How to access internet through WireGuard server?

gyzerok · October 17, 2022, 3:16am

Hello everyone!

I have configured a WireGuard server on my router and it seems to work fine (mostly through this guide). I can connect and am able to access LuCI interface from my phone with it.

One other thing I would like to achieve - is to be able to surf internet from under my routers' internet connection.

I assume it has to do with firewall configuration, but can't really figure out what should be changed. Can you help me?

Here is my config:

config zone 'lan'
	option name 'lan'
	list network 'lan'
	list network 'vpn'
	option input 'ACCEPT'
	option output 'ACCEPT'
	option forward 'ACCEPT'

config forwarding
	option src 'lan'
	option dest 'wan'

config rule 'wg'
	option name 'Allow-WireGuard'
	option src 'wan'
	option dest_port '51820'
	option proto 'udp'
	option target 'ACCEPT'

psherman · October 17, 2022, 3:20am

Your firewall is fine...

Let's see your /etc/config/network file and the WG config for the 'client' peer.

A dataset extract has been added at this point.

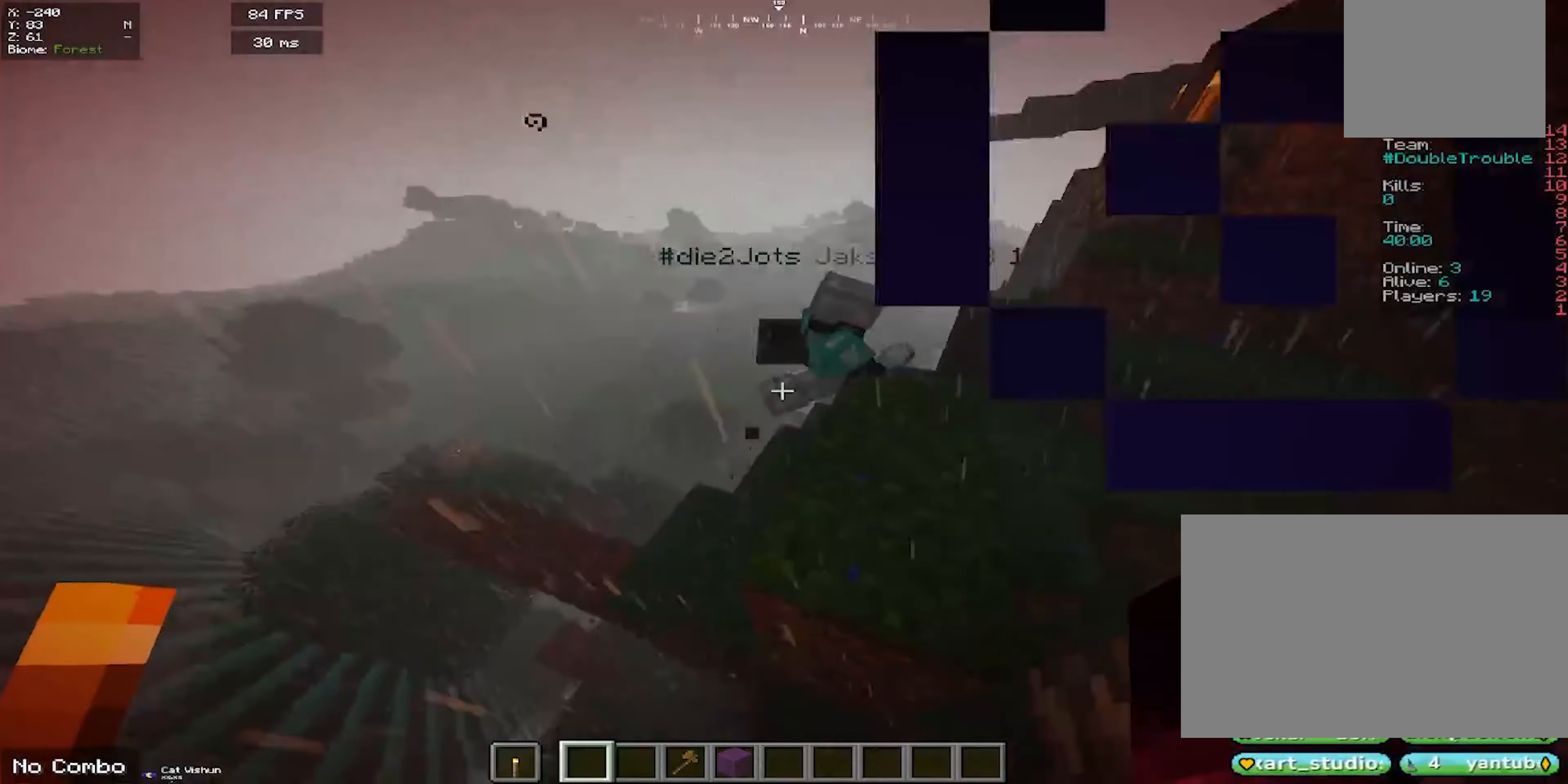
{"keys": [], "mouse": [], "events": [[100, "d", "down"], [117, "space", "up"], [267, "w", "up"], [300, "d", "up"]]}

gyzerok · October 17, 2022, 3:25am

@psherman thank you for helping!

Is this what you are asking for?

config interface 'lan'
	option device 'br-lan'
	option proto 'static'
	option ipaddr '192.168.1.1'
	option netmask '255.255.255.0'
	option ip6assign '60'

config interface 'wan'
	option device 'wan'
	option proto 'pppoe'
	option ipv6 'auto'
	option username '***'
	option password '***'

config interface 'vpn'
	option proto 'wireguard'
	option private_key '***'
	option listen_port '51820'
	list addresses '192.168.9.1/24'
	list addresses 'fdf1:e8a1:8d3f:9::1/64'

config wireguard_vpn 'wgclient'
	option preshared_key '***'
	option description 'Fedor'
	option public_key '***'
	option private_key '***'
	option endpoint_host '***.duckdns.org'
	option endpoint_port '51820'
	list allowed_ips '192.168.9.18/32'
	option route_allowed_ips '1'

psherman · October 17, 2022, 5:31am

This doesn't quite look right, but before I make any recommendations, I need to see both peers in the WG connection.

Which one did you post here -- is this the 'server' or the 'client'?
Can you please post the other, as well?

gyzerok · October 17, 2022, 7:20am

I want my router to act as a server and my phone to be a client. So I guess that means the peer on OpenWRT is a server peer?

On my phone setup is as follows

gyzerok · October 17, 2022, 12:49pm

I've realized that there might be another thing related to the problem - I am using dnscrypt-proxy for DOH.

Here is my config

config dnsmasq
	option domainneeded '1'
	option localise_queries '1'
	option rebind_protection '1'
	option rebind_localhost '1'
	option local '/lan/'
	option domain 'lan'
	option expandhosts '1'
	option authoritative '1'
	option readethers '1'
	option leasefile '/tmp/dhcp.leases'
	option resolvfile '/tmp/resolv.conf.d/resolv.conf.auto'
	option localservice '1'
	option ednspacket_max '1232'
 	option noresolv '1'
 	option localuse '1'
 	option boguspriv '0'
 	option cachesize '0'
 	list server '127.0.0.53'

gyzerok · October 18, 2022, 3:41am

It looks like DNS was indeed the problem here.

The following snippet solved it for me

config dhcp 'vpn'
	option interface 'vpn'
	option ignore '1'

Edit:
Apparently it was not it. What fixed it was supplying DNS servers in the config of iOS client. I am wondering how can I configure it to use routers DNS server.

Edit 2:
For some reason initially giving 192.168.1.1 as the DNS server on the client didn't work. But then it started working. So now everything is as I expect it.